La Motivazione della Corte
Il Collegio ha innanzitutto rigettato l’eccezione di difetto di giurisdizione, richiamando l’art. 133, lett. g), c.p.a. che devolve alla giurisdizione esclusiva del giudice amministrativo le controversie relative a comportamenti riconducibili, anche mediatamente, all’esercizio del potere pubblico in materia di espropriazione. Ha precisato che la giurisdizione del giudice ordinario residua solo per la determinazione e corresponsione delle indennità da occupazione legittima, mentre le domande di accertamento del mancato perfezionamento del procedimento espropriativo e di risarcimento del danno da occupazione illegittima appartengono al giudice amministrativo, in conformità al costante orientamento delle Sezioni Unite (cfr. ord. n. 6099 del 2023).
Nel merito, il Tribunale ha rilevato come la documentazione versata in atti dimostrasse che il Comune si era limitato a costruire la rete idrica e fognaria e ad asfaltare strade già esistenti, senza realizzare nuove strade né altri manufatti. Ha pertanto ritenuto che i ricorrenti non avessero assolto all’onere probatorio sull’occupazione illegittima e sull’irreversibile trasformazione del suolo.

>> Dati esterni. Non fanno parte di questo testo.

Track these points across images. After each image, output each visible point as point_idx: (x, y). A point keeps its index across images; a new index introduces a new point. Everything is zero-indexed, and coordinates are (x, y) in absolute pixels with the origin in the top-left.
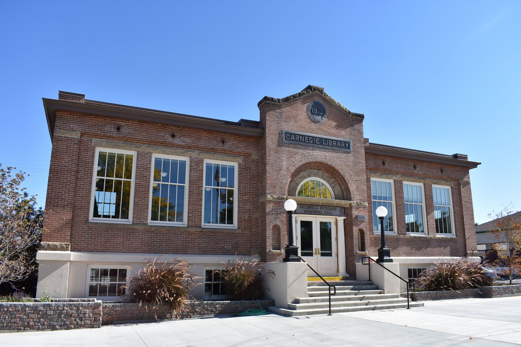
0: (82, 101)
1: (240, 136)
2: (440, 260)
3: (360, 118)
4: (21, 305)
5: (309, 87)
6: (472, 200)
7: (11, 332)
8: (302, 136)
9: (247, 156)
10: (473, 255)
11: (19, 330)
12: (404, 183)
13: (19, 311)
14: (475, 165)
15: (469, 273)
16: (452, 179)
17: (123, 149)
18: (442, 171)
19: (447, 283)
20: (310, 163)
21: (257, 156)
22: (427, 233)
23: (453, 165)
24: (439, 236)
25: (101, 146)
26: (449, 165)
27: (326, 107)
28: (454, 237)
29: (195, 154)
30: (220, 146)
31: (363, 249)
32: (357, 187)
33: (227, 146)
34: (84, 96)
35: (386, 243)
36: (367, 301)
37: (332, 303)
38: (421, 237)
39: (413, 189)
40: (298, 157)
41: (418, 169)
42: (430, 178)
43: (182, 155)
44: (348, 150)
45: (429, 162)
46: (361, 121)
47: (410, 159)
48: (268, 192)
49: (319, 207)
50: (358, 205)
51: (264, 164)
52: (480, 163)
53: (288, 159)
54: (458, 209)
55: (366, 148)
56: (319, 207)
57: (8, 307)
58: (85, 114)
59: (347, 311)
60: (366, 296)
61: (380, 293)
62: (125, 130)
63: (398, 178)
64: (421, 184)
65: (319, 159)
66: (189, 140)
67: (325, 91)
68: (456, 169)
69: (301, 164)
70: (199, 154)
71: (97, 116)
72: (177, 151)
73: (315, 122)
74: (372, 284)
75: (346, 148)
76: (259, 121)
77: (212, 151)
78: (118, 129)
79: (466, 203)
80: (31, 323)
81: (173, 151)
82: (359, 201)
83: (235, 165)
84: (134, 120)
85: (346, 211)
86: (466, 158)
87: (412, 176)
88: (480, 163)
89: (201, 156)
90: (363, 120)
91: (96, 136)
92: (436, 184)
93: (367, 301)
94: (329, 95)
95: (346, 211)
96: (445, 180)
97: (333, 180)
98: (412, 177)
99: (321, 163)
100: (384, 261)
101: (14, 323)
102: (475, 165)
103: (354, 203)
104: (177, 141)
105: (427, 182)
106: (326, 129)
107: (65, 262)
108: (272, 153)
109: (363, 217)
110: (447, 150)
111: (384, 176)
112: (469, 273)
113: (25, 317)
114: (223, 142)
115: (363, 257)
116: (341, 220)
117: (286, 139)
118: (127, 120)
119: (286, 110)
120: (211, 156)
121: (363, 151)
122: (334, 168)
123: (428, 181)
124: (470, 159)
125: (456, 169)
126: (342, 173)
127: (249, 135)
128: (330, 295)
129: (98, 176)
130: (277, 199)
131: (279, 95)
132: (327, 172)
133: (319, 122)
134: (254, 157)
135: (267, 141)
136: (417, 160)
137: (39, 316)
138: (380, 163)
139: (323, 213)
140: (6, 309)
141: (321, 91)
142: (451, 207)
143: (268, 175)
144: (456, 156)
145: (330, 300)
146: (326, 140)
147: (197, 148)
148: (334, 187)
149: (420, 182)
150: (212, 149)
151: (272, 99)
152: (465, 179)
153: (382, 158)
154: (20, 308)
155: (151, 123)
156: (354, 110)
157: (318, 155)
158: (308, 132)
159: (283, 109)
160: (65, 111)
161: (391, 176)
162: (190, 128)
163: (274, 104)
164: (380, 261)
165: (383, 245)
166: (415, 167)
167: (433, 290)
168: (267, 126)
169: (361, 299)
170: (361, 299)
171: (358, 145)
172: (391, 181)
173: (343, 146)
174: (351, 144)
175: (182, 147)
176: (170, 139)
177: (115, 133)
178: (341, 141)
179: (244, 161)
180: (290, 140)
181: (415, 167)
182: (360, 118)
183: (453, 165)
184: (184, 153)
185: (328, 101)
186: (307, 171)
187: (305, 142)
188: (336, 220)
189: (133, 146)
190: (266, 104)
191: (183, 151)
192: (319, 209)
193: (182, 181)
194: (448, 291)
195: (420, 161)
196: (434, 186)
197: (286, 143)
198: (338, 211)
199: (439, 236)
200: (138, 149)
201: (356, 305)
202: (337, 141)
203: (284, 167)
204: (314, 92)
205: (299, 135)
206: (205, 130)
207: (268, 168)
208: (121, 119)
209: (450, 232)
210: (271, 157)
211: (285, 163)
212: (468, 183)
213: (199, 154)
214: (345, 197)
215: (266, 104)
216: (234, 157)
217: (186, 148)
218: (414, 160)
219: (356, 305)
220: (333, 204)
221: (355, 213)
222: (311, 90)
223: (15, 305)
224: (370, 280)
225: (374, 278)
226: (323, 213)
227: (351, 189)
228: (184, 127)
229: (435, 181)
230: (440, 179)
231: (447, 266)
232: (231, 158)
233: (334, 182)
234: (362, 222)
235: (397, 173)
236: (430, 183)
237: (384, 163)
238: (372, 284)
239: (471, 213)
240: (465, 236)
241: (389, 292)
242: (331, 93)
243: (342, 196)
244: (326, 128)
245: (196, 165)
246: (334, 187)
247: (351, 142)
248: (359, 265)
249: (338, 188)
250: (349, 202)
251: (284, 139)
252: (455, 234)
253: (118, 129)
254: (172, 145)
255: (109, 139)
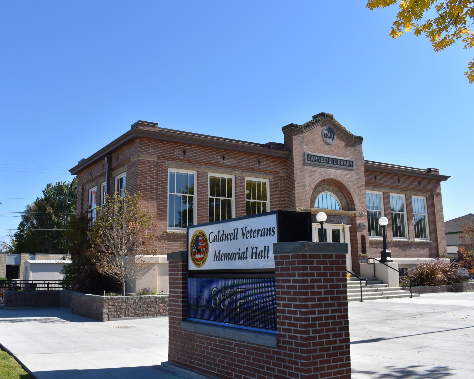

La sentenza richiama il consolidato orientamento di legittimità secondo cui la realizzazione di reti idriche e fognarie non configura un’illecita occupazione, non trasformando irreversibilmente il suolo. Le opere, attraversando il fondo al di sotto del piano di campagna, non impediscono l’utilizzo pieno del bene e possono configurare al più una servitù di fatto, inidonea a determinare il fenomeno dell’occupazione acquisitiva (cfr. Cass. n. 615 del 2026, in conformità a Cass. n. 21883 del 2015).
Quanto ai lavori di sistemazione stradale, il Collegio ha richiamato il principio per cui la mera asfaltatura di una strada già costruita dal privato e aperta al transito non rileva ai fini della configurabilità di una vicenda acquisitiva, non postulando l’inemendabile trasformazione del suolo in opera pubblica (cfr. Cass. n. 22920 del 2013). Il Comune, titolare di un diritto reale d’uso pubblico sulle aree, era legittimato all’utilizzo e alla manutenzione per garantire la sicurezza della viabilità, sicché la sistemazione delle strade costituisce un’utilità per i proprietari e non un pregiudizio.
Conseguentemente, il TAR ha dichiarato la cessazione della materia del contendere limitatamente alla domanda di accesso agli atti, soddisfatta dall’Amministrazione, e ha respinto la restante parte del ricorso, compensando integralmente le spese di lite in ragione del complessivo andamento della vicenda amministrativa.